In the domestic politics of Pakistan, this movement was a significant step. It represented the growing disenchantment within the Barelvi community which is feeling discontent due to large funds gathered by other communities like Deobandi, Salafis both internally (State, Army, ISI, private support) and externally (aided by Saudi Arabia, Qatar). For simplification, one can understand that Salafi/Wahabi, Deobandi, Barelvi represent descending order in the magnitude of hardliner ideology respectively.
Also, Barelvi have been against Salafi hardliners like Hafiz Saeed who is now entering political establishment of Pakistan through a political party named Milli Muslim League. Since the army, the ISI reportedly consider Hafiz Saeed as their “strategic asset”, Hafiz Saeed entry into mainstream politics will help him legitimise his position on the world scale. Barelvi parties will hence be directly pitted against Saeed’s party, and since latter is reportedly said to have the backing of the deep state, Barelvi parties feel further alienated.
Moreover, this event has also deepened civil government-military distrust which was already widening after Nawaz Sharif’s ouster from the post of Prime Minister. It is now reported that when the civilian government asked the military to help in removing the blockade, the military is reported to have said no, and said that it could not risk the “love and trust” of the people for “small gains”. Later, Army acted as mediator and helped in resolving the crisis thereby delegitimising the civil administration.
Further, since General Bajwa is said to have few family members of Ahmadiyya community, army possibly believed that these protests were castigated by the civilian administration to make religious parties go against the army. This made the situation worse and widened the trust deficit.

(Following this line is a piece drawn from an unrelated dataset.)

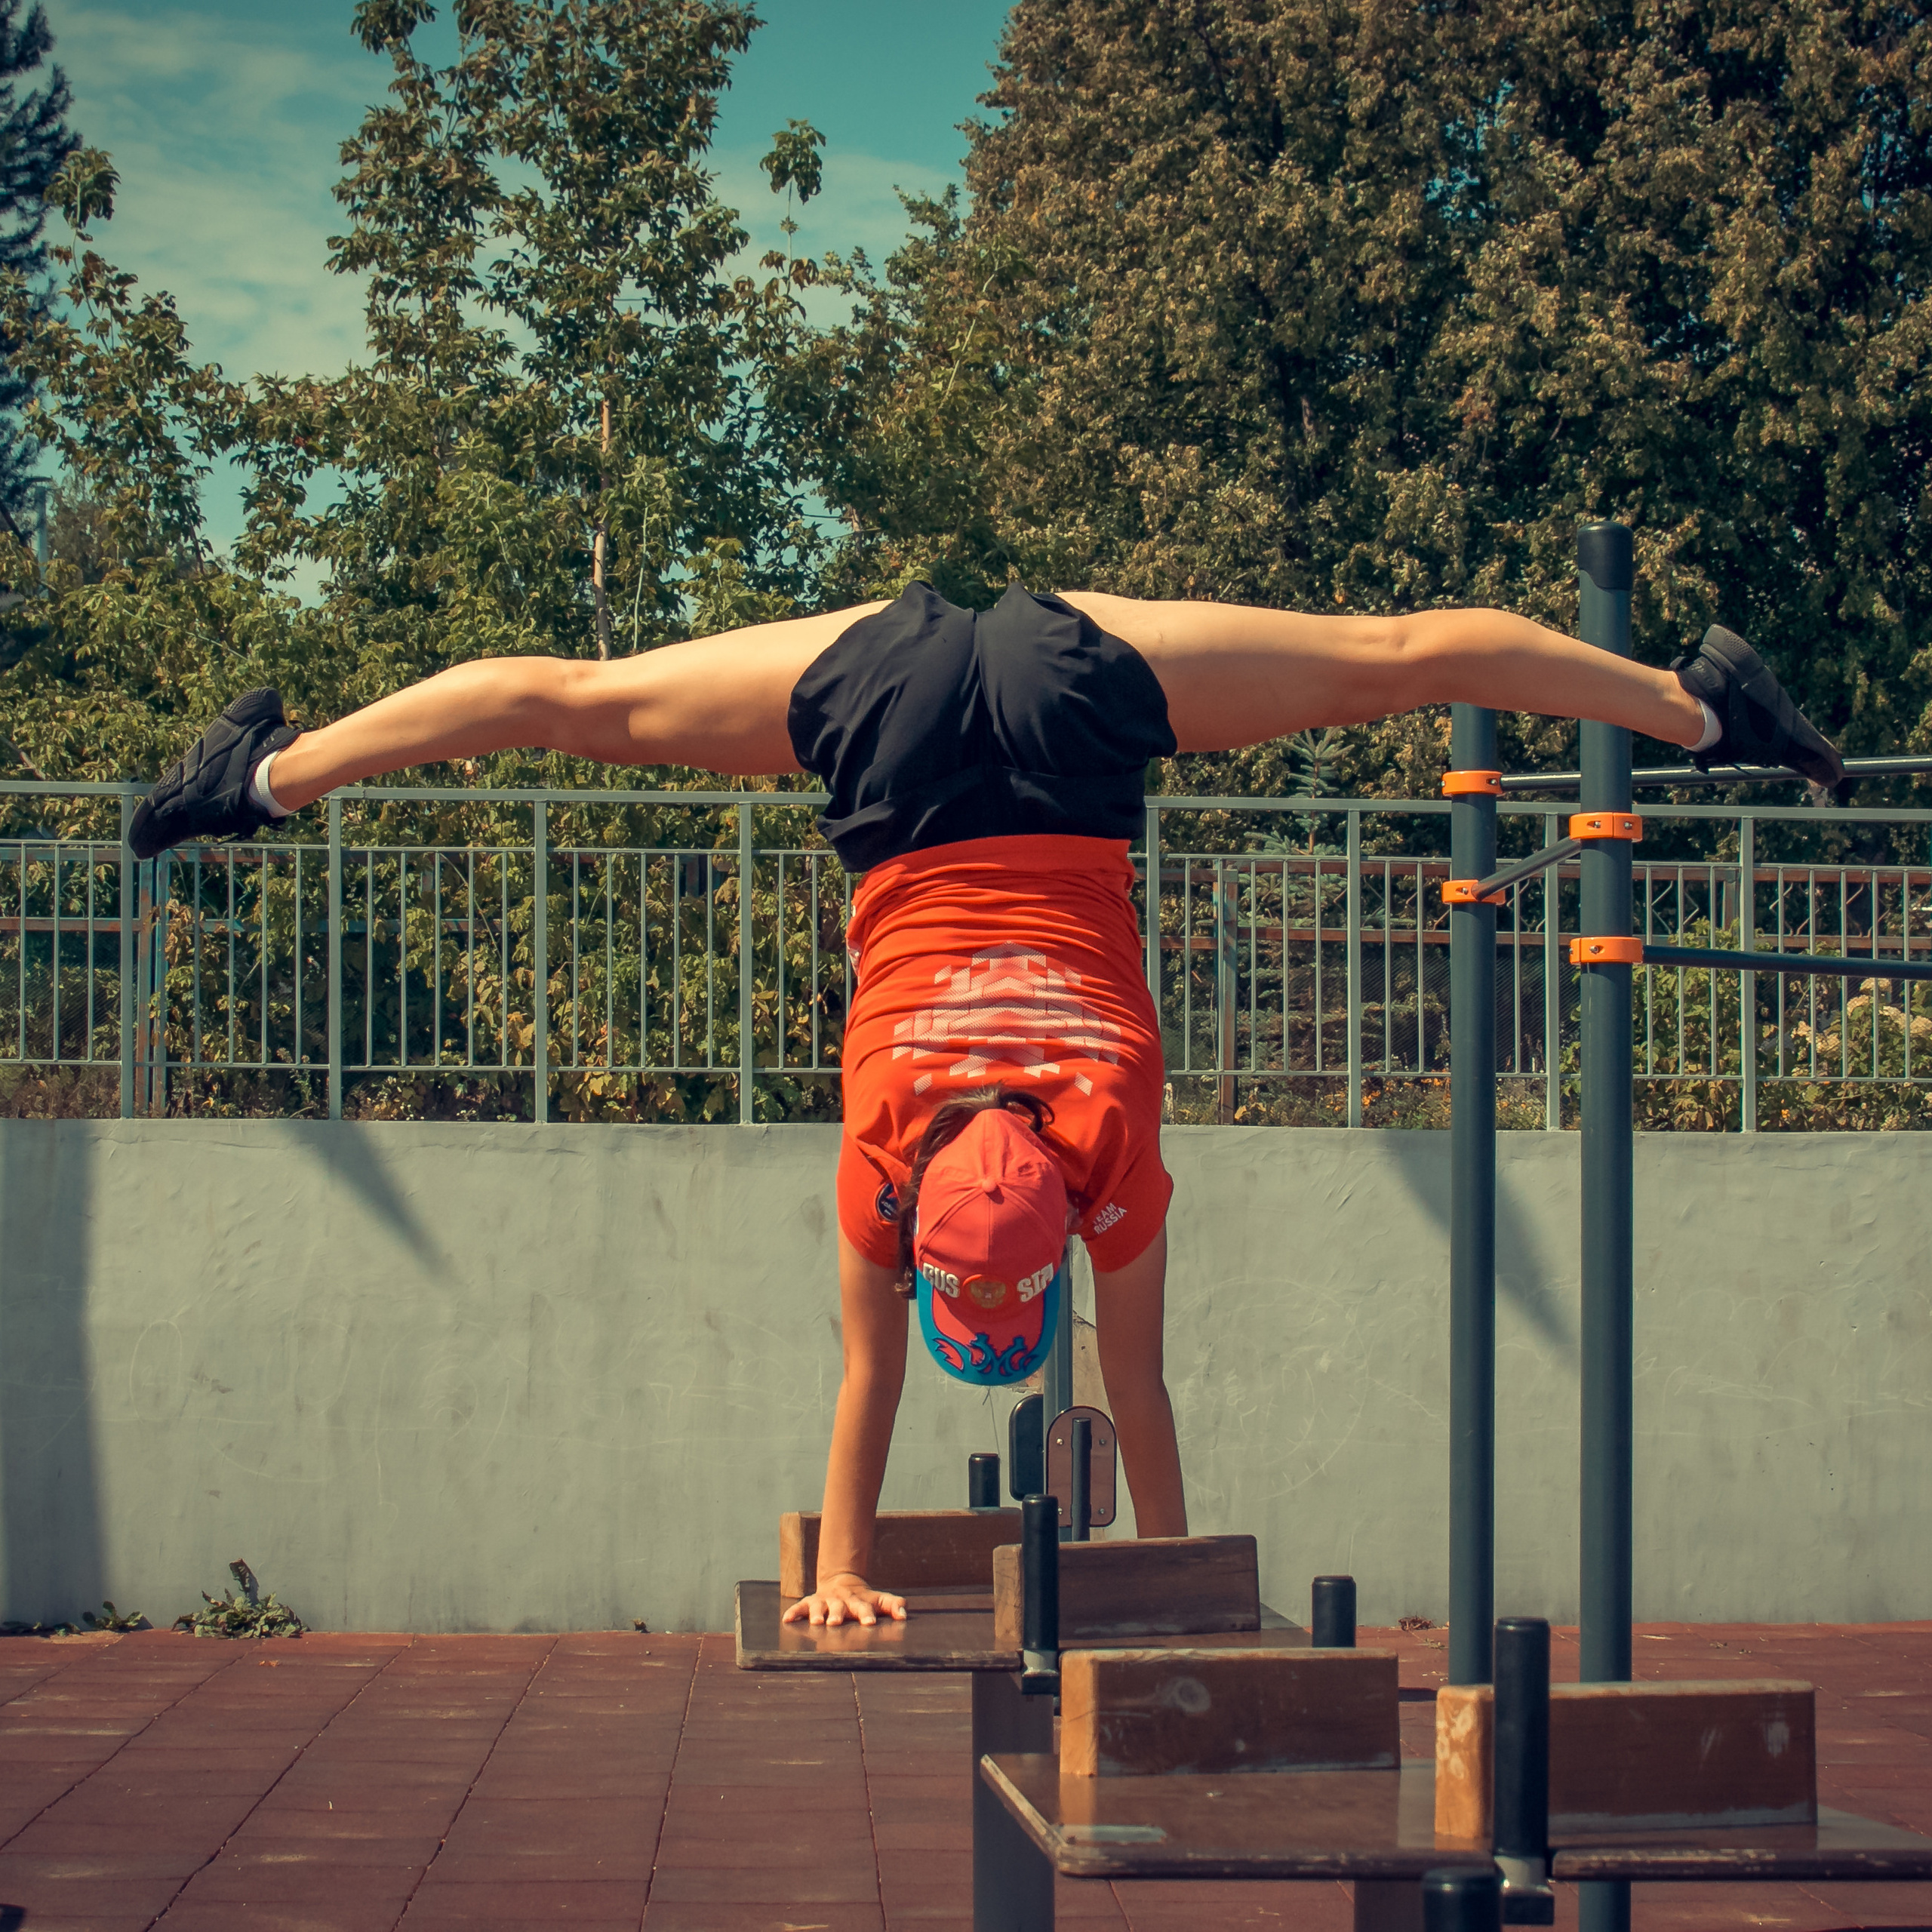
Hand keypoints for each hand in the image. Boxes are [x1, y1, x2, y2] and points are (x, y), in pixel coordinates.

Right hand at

The current condition in Pakistan is no less than anarchy. The GHQ Rawalpindi (army headquarters) remains at a sweet spot with the consolidation of power. The power tussle within PML (Nawaz) is ongoing, the PPP (Pakistan Peoples Party) is devoid of resurgence, and the infamous 10-year cycle of the military rule-civilian rule is knocking the door of Islamabad. Though military coup is highly unlikely, as it is said in Pakistani politics “never say never”

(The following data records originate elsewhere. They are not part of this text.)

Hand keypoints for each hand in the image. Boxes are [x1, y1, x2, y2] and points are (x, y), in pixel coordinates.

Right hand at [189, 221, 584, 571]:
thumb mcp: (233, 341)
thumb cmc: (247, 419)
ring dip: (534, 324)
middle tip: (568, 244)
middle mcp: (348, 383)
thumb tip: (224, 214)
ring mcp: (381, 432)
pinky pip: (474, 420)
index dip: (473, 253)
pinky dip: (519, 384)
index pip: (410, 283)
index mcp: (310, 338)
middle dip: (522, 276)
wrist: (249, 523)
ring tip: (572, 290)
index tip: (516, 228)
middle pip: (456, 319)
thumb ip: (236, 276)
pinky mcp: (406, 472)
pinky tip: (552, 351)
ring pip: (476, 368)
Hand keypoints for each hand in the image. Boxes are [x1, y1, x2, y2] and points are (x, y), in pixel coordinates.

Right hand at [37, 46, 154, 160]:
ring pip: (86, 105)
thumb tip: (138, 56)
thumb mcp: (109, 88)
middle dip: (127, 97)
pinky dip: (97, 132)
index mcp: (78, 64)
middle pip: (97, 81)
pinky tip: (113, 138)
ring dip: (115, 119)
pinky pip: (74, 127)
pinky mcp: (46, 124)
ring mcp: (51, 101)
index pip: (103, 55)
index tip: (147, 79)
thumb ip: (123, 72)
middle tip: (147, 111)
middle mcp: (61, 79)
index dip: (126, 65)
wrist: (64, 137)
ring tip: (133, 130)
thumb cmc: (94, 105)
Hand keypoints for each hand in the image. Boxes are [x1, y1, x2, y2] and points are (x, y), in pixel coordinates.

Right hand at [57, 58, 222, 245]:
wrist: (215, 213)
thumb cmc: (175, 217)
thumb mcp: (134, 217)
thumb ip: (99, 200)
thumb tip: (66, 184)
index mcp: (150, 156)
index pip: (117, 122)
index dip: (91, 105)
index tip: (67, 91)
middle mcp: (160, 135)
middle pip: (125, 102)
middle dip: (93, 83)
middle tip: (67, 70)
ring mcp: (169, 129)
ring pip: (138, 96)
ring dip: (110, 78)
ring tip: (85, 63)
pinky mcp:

The impact of hardliners rising in Pakistan have a broader message to the Indian subcontinent. Since Jihadi elements have begun to rise in domestic politics, their ideas are expected to spread in neighbouring nations especially where democracy is still fragile namely Maldives, Bangladesh. Due to the deep integration of India with both these nations, New Delhi must remain conscious of the change. Also, Jihadi elements have anti-India propaganda which could spur violence, and militancy in Kashmir, owing to rising tensions with India domestically. Further, Pakistan is a nuclear-armed nation, and irresponsible use of nuclear weapons could ultimately lead to nuclear terrorism if such hardline forces continue to gain ground.
Also, Pakistan’s relationship with other nations could be in jeopardy in the future. Hafiz Saeed had slammed Pakistan’s all weather friend China for the violence done by Beijing against Xinjiang Muslims or Uyghurs. If the radicalism continues to gain ground in Pakistan, China may begin to alienate Pakistan as Chinese need stability in the nations to conduct its operations in CPEC (China-Pakistan Economic Corridor) peacefully. CPEC is a crucial part of ambitious BRI (Belt and Road initiative) of Beijing, and any turbulence in domestic politics by Islamist hardliners could result in the creation of cracks in China-Pakistan partnership.

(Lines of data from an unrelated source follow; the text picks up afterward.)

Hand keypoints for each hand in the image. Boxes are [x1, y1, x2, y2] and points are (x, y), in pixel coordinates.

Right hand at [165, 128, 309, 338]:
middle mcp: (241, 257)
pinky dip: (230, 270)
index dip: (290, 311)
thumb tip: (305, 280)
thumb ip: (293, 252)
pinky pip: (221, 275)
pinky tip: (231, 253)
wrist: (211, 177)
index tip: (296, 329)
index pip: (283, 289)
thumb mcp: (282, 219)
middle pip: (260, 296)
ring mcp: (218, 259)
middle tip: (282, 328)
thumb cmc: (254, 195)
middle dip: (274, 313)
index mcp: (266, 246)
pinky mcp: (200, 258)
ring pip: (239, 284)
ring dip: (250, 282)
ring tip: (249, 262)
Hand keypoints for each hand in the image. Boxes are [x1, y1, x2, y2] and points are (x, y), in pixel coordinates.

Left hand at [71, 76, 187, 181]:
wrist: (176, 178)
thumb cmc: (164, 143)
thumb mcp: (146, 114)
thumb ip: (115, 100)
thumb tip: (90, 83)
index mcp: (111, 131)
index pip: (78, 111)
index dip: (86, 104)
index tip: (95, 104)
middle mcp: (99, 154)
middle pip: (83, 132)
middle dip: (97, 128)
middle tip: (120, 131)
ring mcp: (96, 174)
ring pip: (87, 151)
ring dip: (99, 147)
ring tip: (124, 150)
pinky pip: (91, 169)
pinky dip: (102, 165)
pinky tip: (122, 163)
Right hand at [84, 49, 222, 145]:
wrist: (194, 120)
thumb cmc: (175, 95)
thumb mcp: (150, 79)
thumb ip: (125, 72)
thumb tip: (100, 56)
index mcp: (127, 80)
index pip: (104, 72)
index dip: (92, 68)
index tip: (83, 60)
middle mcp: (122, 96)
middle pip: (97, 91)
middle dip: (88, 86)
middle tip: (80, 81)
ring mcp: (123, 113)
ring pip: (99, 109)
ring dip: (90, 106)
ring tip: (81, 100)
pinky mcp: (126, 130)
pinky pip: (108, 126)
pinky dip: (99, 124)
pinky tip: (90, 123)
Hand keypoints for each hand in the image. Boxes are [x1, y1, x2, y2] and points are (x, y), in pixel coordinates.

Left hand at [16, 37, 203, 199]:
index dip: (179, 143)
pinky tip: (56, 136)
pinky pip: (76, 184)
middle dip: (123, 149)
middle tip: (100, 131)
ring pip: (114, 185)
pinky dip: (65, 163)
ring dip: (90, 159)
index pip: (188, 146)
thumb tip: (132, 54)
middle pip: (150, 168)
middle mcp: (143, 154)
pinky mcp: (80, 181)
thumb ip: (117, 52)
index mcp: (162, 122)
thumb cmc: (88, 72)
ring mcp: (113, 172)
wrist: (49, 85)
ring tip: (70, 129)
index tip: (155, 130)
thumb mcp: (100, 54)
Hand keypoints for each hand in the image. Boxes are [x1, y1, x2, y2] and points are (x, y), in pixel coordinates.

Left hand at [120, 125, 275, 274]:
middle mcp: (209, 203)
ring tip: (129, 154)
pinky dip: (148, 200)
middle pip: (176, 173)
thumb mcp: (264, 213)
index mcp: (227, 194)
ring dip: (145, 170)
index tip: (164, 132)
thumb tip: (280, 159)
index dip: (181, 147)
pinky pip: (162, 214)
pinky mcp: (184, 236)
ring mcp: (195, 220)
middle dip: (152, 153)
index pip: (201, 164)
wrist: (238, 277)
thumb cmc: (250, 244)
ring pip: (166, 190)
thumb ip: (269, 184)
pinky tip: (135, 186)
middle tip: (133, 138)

Likewise, Iran would be greatly concerned if hardliner Sunni parties gain prominence in Islamabad. Similarly, Afghanistan could further alienate from Pakistan as the tendency of creating a “strategic edge” in Afghanistan will further resonate with the minds of hardliners.
Hence, New Delhi must remain cautious and monitor the situation closely. The game between several actors within Pakistan has begun and its unfolding will gradually determine the trajectory of future stability in South Asia.